Wednesday, November 13, 2013

Clones, Kidnappings and a Museum Tour

To celebrate the 500th issue of Action Comics (cover dated October 1979), DC opted to do the obvious--recounting the life story of Superman. To their credit, though, they did the obvious in a very entertaining manner, merging the biographical information together with an evil plot involving clones and hidden explosives.



Metropolis is opening a Superman Museum. Because a huge amount of the proceeds are going to charities, Superman agrees to be there and take a group through a guided tour, recounted important parts of his life as they pass by various exhibits. Of course, most of his closest friends--Lois, Lana, Perry, Clark (or a robot Clark, at least) are there with him.



The biographical part is done very well. Its fun to see all the key moments in Kal-el's life all presented in Curt Swan's always nifty art work. Everything important (from Krypto to the various forms of Kryptonite to the origin of his costume to the bottle city of Kandor, etc.) is there--Superman even mentally muses about aspects of his life involving his secret identity, so we readers get to see all the stuff he's not sharing with the museum visitors. If you knew nothing about Supes
going into this issue, you'd be reasonably well-read on the subject by the time you finished this 64-page story.

But while Superman is giving his tour, Lex Luthor is up to no good as usual. His plan involves a clever way of actually getting a cell sample from Superman, growing a clone, replacing Supes with the clone and blowing up the museum.

Of course, his plan is foiled.
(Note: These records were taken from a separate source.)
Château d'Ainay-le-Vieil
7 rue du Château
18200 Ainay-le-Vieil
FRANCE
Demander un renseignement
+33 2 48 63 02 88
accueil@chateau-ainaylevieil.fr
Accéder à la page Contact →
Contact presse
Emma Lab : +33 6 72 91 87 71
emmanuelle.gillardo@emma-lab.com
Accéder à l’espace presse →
Superman ends up in a cell lit by a red-sun lamp that renders him powerless, but he depends on his brains rather than his powers to escape and get the upper hand on Lex. The finale is a one-on-one fight with the Superman clone.
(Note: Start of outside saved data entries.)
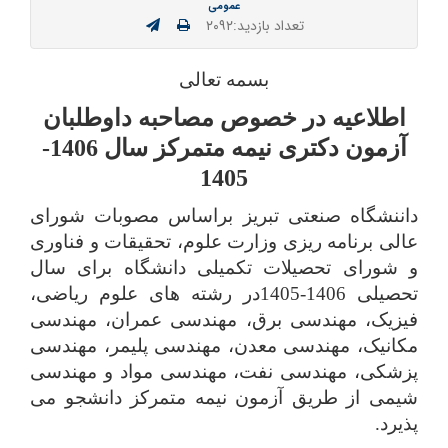
عمومی
تعداد بازدید:۲۰۹۲
بسمه تعالی
اطلاعیه در خصوص مصاحبه داوطلبان
آزمون دکتری نیمه متمرکز سال 1406-
1405
داننشگاه صنعتی تبریز براساس مصوبات شورای
عالی برنامه ریزی وزارت علوم، تحقیقات و فناوری
و شورای تحصیلات تکمیلی دانشگاه برای سال
تحصیلی 1406-1405در رشته های علوم ریاضی،
فیزیک، مهندسی برق، مهندسی عمران، مهندسی
مکانیک، مهندسی معدن، مهندسی پلیمر، مهندسی
پزشکی، مهندسی نفت، مهندسی مواد و مهندسی
شیمی از طریق آزمون نیمه متمرکز دانشجو می
پذیرد.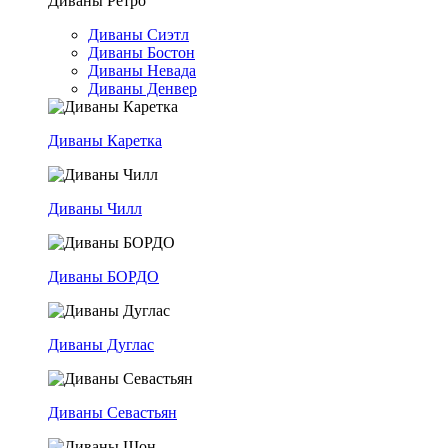
Диваны Ретро
Диваны Сиэтл
Диваны Бостон
Диваны Невада
Диваны Денвер
Диваны Каретка
Диваны Чилл
Диваны БОРДО
Диваны Дуглас
Диваны Севастьян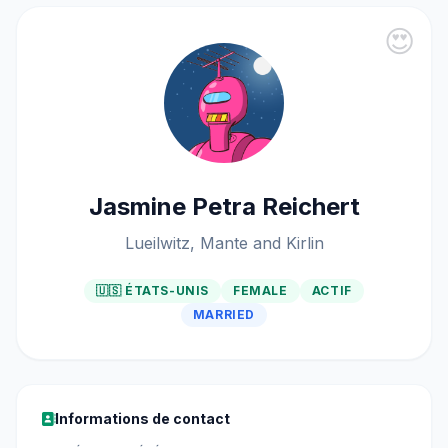
😍
Jasmine Petra Reichert
Lueilwitz, Mante and Kirlin
🇺🇸 ÉTATS-UNIS
FEMALE
ACTIF
MARRIED
Informations de contact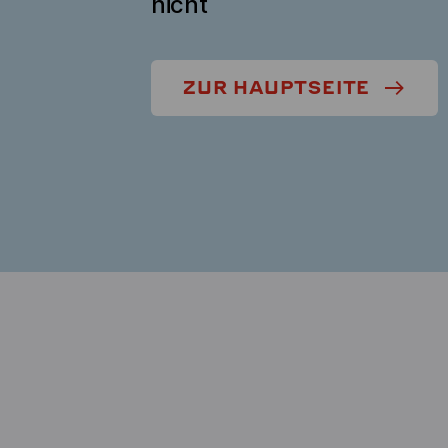
nicht
ZUR HAUPTSEITE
Writer Martin Pasko ends the story with a nice bit of narration, explaining that it's not Superman's planet of origin that makes him who he is (after all, the pre-crisis DC universe had quite a few survivors of Krypton's destruction running around), nor his powers, nor his intelligence. But rather it's "the ability to use all that God-given power and long-nurtured wisdom in the name of kindness... ethics... morality.. the things men call good... to wield that power in the pursuit of justice and in that pursuit, to vanquish evil."